Andy loved how Miranda pronounced her name. Her English accent came through much more, making it sound so soft. Glancing over at the other pillow, where Miranda rested her head while overseeing the doctor's work, Miranda looked calm and collected as usual.
"You will feel the first stitch go in now," Dr. Andersen said, not sounding grumpy at all, but instead entirely concentrated.
The first stick wasn't so back, nor was the second. When the doctor tied the skin flaps firmly together and pulled, it hurt so much, tears were pouring from Andy's eyes down onto Miranda's pillow. Miranda magically produced a handkerchief, much like the German officer had, but this one was scented and entirely feminine. She silently wiped at Andy's tears. When the fifth stitch was in, Andy was finding it hard to breathe.
"Wait. Wait-wait-wait." She gasped for air. "I'll be all right. Just let me…breathe…"
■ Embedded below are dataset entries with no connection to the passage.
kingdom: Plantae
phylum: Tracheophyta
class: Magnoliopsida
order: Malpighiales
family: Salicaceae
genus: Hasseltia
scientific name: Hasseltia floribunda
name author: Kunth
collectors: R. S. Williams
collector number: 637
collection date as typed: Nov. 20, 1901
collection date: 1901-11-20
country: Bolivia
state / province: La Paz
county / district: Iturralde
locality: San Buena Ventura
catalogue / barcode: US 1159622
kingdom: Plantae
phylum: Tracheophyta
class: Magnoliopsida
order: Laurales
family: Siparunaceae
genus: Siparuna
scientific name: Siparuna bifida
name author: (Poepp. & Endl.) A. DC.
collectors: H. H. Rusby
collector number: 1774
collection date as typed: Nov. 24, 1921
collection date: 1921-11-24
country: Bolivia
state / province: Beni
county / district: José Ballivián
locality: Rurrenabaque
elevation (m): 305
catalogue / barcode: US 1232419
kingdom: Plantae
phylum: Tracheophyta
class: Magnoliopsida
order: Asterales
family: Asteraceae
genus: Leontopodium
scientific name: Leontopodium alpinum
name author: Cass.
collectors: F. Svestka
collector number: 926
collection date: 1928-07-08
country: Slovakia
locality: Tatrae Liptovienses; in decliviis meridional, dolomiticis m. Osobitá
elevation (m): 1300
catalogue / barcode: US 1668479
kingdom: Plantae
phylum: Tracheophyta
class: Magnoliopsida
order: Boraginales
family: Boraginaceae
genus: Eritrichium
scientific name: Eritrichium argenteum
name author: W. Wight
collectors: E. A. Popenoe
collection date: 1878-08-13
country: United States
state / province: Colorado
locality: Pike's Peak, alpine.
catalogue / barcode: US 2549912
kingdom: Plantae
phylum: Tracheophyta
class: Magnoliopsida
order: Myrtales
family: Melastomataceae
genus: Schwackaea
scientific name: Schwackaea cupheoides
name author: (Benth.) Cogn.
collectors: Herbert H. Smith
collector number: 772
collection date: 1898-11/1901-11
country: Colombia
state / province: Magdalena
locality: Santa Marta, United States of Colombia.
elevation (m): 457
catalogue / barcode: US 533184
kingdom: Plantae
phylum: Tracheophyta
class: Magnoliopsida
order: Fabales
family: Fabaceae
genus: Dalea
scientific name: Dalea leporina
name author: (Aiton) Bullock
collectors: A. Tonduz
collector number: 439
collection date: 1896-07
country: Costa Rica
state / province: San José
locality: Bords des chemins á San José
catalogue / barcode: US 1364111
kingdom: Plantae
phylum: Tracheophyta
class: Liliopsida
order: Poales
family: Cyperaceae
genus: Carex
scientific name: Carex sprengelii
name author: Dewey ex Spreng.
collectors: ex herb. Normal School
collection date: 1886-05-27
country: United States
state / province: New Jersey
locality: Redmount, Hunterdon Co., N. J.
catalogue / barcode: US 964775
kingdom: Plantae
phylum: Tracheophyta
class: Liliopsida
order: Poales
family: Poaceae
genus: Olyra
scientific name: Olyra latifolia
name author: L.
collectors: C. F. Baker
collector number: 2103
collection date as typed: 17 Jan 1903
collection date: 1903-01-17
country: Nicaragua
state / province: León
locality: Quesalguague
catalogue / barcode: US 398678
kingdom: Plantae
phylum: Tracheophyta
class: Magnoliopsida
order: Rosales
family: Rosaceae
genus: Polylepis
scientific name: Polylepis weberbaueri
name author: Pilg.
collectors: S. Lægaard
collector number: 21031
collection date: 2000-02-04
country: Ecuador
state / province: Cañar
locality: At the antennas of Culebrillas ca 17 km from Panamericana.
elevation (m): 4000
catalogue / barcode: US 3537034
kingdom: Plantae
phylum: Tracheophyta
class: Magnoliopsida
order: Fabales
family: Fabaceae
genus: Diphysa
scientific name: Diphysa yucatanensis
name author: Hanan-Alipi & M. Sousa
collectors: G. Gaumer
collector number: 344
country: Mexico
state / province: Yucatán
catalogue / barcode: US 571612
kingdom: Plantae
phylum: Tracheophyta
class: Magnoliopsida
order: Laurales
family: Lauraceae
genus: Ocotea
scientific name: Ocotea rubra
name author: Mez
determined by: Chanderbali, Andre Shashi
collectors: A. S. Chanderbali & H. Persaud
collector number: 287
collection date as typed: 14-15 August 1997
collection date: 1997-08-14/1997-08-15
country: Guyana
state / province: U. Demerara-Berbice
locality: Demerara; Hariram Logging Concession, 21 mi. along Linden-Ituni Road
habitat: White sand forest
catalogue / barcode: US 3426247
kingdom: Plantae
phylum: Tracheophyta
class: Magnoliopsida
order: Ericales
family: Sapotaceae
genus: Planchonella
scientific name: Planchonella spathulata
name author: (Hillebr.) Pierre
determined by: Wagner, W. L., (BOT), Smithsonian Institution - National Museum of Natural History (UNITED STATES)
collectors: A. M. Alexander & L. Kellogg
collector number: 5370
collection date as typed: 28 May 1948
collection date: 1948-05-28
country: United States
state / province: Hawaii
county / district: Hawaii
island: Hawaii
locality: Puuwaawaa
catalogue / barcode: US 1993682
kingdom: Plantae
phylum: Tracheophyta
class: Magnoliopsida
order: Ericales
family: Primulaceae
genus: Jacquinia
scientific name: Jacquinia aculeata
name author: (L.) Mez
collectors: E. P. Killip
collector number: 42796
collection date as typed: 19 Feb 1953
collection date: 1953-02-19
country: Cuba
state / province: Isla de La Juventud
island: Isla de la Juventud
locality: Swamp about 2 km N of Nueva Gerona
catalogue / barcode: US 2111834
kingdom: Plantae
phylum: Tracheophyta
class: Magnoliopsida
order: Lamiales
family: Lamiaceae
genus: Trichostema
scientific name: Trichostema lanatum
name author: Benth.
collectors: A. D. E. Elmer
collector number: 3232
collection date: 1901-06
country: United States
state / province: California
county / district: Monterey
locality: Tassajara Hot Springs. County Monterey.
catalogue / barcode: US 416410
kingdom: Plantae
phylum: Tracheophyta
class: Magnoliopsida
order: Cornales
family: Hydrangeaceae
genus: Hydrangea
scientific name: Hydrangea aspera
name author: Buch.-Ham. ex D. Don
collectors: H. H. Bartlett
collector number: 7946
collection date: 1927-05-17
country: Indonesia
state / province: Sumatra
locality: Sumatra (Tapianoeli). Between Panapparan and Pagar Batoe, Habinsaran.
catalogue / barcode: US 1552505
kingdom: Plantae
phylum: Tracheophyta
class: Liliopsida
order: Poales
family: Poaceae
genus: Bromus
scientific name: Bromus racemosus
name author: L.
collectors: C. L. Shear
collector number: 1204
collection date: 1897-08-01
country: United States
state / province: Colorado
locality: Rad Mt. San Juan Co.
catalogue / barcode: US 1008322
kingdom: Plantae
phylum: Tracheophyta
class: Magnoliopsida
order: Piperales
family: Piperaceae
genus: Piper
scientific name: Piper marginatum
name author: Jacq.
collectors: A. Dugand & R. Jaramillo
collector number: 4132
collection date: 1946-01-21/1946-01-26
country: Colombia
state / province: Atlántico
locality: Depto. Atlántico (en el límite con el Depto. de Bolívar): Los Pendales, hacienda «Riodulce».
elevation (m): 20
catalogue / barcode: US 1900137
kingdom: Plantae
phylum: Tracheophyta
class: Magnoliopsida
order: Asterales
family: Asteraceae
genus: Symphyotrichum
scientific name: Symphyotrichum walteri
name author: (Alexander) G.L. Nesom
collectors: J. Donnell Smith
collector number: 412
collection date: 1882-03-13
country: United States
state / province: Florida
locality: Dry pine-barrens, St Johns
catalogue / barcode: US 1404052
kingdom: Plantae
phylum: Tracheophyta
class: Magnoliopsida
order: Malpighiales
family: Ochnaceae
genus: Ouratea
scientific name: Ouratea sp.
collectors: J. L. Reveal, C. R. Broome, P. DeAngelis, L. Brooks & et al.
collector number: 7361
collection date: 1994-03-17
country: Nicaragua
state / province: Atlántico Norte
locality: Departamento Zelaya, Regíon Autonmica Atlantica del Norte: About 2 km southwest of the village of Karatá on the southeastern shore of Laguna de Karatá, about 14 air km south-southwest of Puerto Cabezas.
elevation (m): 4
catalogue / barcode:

"You're fine. He's almost done."
"Really? For sure?" Andy stared into Miranda's ice blue eyes, looking for something…something she couldn't even describe to herself. Miranda's flawless complexion, her pink lips added to the stunning beauty and still there was more. Indefinable and esoteric, Andy felt something pass between them and she was stunned when the pit of her stomach clenched as in fear and arousal at the same time. "Miranda…"
"You ready, Andrea?" Miranda placed a gentle hand on Andy's neck and slid it in under her hair.
Andy knew it was only because of Miranda's gentle touch and unwavering eyes that Andy managed to go through the tying of the knots another four times. Afterward she was exhausted. She barely registered when Dr. Andersen told Miranda what she needed to know about Andy's expected recovery. Soon the lamps in Miranda's room were turned off, all but one, and Andy saw she was dressed in a similar nightgown as the one she herself wore.
"I didn't mean to take over your bed like this. Surely you have a guest bed I can use, or a couch?" Andy tried to sit up, but Miranda firmly pushed her back against the soft, luxurious pillows.
"Dr. Andersen explained I need to make sure you don't take a turn for the worse tonight. I don't mind, but I won't spend the night in a chair. I fully intend to sleep in my bed as usual." Miranda folded back the bed sheet and the blankets and slipped in next to Andy.
This stole the last breath Andy had left in her lungs. Without makeup, Miranda looked different, but also softer and more approachable, which Andy knew was an optical illusion. Miranda had taken down her white hair and wore it in a braid down across her left shoulder. It reached almost to her breast— Andy stopped her thoughts right there. Absolutely no way would she graze the thought of Miranda Priestly's breasts. Not even once.
Still, having Miranda so close, and simply knowing she was there, was enough for Andy to relax and let sleep take over. She thought she felt a hand on her shoulder, and a voice whispering, "Just sleep, Andrea. I'll be right here if you need me," but it might just as well have been a dream.